(Saved data entries)
::::
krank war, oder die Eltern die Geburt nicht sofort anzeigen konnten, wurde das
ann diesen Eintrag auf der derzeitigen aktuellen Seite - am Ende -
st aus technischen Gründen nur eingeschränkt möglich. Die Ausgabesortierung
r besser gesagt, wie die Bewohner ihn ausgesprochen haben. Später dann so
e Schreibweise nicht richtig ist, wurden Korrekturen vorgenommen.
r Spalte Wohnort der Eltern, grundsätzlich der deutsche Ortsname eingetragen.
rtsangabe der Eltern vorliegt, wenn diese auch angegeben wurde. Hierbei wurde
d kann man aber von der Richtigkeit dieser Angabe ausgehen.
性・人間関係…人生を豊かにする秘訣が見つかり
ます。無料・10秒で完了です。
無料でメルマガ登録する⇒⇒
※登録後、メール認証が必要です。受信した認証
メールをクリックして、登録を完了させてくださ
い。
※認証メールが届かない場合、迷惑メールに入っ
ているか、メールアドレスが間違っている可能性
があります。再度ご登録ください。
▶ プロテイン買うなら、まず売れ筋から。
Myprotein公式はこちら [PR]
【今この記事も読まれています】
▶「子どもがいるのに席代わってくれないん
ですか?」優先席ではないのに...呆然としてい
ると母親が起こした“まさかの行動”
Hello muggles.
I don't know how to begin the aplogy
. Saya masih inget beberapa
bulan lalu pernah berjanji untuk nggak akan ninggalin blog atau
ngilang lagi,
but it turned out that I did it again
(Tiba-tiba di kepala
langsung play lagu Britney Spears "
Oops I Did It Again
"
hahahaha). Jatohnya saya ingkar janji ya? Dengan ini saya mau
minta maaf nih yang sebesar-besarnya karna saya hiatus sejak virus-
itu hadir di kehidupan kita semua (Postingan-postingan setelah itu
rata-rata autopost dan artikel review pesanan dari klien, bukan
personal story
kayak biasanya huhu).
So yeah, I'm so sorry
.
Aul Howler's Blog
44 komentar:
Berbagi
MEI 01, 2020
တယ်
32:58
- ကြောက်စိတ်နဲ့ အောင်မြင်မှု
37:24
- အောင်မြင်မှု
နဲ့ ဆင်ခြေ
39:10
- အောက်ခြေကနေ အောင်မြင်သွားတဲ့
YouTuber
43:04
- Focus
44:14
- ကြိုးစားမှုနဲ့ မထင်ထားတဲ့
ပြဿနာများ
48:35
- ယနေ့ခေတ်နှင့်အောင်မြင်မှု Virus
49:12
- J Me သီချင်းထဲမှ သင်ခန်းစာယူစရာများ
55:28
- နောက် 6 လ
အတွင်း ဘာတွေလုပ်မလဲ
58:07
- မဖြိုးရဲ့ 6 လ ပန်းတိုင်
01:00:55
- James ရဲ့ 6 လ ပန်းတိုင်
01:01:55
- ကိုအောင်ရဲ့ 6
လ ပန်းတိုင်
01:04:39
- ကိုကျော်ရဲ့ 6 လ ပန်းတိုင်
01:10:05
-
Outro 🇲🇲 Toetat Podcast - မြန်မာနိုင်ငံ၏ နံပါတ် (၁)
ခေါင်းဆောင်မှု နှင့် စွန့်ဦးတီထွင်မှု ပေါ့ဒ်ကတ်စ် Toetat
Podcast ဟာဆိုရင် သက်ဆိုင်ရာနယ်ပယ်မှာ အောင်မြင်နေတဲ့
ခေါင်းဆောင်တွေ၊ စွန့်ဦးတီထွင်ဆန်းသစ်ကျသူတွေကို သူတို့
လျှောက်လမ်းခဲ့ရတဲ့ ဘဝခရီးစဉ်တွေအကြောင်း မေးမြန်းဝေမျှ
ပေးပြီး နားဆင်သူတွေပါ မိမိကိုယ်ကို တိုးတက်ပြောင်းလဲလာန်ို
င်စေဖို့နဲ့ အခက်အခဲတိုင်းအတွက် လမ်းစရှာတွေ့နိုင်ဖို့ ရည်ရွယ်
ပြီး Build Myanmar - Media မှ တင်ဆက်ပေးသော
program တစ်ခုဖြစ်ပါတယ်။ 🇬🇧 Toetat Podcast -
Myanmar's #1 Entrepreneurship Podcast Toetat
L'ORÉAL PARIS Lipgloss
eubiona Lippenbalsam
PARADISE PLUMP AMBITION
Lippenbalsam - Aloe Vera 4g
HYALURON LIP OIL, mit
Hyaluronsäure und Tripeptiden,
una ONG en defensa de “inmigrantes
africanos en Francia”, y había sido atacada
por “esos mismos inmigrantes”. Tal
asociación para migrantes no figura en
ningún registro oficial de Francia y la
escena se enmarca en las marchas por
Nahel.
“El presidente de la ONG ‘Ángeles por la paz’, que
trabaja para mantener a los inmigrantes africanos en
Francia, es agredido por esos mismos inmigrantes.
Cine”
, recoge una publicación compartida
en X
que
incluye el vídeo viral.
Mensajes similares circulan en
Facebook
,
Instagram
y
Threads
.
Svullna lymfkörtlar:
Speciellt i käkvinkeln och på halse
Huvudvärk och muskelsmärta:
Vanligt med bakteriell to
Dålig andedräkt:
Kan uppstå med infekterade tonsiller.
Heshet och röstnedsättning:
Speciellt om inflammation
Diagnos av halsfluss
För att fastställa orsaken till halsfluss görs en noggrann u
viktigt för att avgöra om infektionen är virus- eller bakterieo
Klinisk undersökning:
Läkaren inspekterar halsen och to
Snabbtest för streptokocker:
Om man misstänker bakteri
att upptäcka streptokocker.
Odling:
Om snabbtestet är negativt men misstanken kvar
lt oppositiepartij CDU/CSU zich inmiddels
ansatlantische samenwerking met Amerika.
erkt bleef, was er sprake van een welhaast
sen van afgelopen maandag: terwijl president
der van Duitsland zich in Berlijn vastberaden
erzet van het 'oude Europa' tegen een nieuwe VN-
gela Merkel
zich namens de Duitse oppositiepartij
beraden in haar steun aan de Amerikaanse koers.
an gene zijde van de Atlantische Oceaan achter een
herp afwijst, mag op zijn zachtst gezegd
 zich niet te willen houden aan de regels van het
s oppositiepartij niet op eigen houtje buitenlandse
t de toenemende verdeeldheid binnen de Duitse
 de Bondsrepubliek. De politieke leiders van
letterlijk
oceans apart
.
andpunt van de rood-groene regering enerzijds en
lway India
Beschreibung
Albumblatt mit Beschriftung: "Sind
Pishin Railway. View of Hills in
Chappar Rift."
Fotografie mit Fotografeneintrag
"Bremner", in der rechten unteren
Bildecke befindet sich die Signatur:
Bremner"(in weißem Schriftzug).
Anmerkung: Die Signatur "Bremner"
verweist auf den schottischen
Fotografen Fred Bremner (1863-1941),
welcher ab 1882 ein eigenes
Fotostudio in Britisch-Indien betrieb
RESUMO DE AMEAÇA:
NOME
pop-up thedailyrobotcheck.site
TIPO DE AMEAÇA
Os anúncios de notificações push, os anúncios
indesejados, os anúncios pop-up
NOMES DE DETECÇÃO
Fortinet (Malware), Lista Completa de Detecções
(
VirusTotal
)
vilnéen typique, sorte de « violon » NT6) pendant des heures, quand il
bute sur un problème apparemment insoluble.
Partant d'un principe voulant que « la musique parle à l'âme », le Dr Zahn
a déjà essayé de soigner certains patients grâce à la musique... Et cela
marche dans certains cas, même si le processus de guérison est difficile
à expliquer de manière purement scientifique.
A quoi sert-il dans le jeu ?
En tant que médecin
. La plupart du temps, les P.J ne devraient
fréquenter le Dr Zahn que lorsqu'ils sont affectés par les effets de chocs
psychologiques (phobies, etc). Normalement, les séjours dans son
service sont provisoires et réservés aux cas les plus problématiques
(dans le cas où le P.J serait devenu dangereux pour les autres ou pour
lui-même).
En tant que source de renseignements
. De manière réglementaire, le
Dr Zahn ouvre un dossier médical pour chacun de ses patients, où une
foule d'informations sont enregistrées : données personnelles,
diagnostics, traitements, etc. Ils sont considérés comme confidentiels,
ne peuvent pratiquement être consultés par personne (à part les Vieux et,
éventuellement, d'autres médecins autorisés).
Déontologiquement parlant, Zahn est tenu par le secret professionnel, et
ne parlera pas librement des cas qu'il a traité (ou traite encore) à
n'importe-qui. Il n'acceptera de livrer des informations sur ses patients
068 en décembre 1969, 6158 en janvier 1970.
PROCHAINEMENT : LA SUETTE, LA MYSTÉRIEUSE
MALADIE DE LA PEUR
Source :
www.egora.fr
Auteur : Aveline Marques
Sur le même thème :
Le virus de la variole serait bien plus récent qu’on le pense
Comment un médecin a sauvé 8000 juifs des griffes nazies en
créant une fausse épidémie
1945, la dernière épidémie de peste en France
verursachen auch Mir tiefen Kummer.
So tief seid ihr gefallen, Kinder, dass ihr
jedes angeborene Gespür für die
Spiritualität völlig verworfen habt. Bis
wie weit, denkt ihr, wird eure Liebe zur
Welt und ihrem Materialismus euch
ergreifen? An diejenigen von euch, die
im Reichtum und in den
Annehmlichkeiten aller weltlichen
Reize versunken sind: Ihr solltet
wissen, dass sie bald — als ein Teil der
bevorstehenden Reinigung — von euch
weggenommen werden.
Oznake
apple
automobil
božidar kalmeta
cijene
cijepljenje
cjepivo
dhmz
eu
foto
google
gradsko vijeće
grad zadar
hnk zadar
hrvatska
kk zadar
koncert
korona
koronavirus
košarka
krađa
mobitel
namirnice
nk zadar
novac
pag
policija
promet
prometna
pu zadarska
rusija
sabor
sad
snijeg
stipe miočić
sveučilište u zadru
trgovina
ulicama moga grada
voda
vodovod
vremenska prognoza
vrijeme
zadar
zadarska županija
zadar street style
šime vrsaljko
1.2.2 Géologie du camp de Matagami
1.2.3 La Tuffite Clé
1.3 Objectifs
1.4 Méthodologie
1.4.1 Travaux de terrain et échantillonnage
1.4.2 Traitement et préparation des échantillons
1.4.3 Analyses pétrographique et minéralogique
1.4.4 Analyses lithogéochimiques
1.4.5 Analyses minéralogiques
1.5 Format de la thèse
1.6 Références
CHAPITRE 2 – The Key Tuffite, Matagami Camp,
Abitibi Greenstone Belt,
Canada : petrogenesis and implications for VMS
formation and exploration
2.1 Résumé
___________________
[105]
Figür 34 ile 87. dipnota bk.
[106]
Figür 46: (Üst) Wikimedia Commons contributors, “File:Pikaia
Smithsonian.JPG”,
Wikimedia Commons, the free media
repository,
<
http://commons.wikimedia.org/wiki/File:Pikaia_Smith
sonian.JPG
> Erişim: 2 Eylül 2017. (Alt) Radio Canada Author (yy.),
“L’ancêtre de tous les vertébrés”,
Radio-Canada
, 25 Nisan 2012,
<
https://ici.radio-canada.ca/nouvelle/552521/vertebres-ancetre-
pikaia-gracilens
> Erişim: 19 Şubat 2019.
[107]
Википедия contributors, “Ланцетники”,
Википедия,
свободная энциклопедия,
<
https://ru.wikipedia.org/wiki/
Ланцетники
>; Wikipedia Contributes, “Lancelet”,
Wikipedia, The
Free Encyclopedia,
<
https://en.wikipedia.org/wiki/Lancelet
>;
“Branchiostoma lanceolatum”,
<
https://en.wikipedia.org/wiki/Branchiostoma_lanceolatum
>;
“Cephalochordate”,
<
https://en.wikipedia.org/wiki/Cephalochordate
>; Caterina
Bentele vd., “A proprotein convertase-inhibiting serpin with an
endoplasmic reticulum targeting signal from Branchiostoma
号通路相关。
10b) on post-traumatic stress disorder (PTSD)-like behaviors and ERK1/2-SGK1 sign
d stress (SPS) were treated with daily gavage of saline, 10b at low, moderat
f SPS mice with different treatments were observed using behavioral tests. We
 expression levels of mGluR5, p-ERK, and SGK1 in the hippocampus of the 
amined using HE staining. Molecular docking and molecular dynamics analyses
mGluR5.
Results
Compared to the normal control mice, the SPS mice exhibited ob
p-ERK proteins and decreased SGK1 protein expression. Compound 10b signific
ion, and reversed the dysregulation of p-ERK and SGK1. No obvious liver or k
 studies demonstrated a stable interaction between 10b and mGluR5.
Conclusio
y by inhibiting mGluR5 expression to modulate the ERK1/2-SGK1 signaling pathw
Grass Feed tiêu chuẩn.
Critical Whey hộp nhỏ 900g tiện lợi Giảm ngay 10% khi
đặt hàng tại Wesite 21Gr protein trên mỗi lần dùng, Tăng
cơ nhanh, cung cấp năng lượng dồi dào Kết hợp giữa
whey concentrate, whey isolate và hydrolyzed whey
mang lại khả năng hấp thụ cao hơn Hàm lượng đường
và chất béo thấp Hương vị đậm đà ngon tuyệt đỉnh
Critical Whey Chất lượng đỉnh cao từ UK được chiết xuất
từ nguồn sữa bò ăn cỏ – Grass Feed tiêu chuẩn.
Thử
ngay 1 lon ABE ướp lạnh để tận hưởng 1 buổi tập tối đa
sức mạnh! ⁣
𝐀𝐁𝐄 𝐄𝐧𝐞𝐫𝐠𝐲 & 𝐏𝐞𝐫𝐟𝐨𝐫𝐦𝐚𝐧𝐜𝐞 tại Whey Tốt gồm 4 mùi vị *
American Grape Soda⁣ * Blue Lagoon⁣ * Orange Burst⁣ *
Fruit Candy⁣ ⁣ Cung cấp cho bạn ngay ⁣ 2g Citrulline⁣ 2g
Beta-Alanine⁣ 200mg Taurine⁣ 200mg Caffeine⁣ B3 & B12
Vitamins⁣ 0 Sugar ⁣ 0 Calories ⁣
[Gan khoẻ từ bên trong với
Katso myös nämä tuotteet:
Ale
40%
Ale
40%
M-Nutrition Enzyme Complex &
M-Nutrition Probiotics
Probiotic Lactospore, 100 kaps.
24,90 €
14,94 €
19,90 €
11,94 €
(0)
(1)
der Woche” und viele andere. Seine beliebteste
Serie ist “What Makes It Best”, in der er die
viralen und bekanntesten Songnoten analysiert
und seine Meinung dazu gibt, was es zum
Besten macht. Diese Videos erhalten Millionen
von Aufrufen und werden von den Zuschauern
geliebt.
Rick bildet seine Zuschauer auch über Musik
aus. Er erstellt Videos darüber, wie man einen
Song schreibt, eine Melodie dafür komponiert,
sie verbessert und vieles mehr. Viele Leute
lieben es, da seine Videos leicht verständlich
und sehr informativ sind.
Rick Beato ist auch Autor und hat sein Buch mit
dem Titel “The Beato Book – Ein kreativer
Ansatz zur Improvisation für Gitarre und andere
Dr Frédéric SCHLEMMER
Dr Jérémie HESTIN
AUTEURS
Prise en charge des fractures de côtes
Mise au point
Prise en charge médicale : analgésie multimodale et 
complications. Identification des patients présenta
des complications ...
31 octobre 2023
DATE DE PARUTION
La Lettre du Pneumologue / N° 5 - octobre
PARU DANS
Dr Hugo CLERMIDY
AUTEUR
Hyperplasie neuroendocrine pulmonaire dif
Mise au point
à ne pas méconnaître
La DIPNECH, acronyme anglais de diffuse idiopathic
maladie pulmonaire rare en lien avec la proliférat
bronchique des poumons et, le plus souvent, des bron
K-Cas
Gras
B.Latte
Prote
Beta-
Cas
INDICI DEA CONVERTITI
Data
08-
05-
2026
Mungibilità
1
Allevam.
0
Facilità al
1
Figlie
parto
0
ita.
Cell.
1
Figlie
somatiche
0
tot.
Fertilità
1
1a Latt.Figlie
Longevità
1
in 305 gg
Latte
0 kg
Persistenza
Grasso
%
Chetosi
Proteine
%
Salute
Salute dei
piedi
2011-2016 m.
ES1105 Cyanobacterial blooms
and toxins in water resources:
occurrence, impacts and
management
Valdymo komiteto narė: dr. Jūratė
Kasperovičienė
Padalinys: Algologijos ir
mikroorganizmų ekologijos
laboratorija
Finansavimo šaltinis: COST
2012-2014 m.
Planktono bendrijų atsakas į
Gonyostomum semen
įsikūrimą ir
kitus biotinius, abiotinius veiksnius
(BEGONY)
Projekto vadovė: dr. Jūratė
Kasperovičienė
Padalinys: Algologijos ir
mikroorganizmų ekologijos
::::
• **What is being asked**: Each line from the one that includes "Projekto vadovė: dr. Jūratė" down to the close of the records above is to be given again exactly, and no other line is to appear.

• **Task response**:
Projekto vadovė: dr. Jūratė
Kasperovičienė
Padalinys: Algologijos ir
mikroorganizmų ekologijos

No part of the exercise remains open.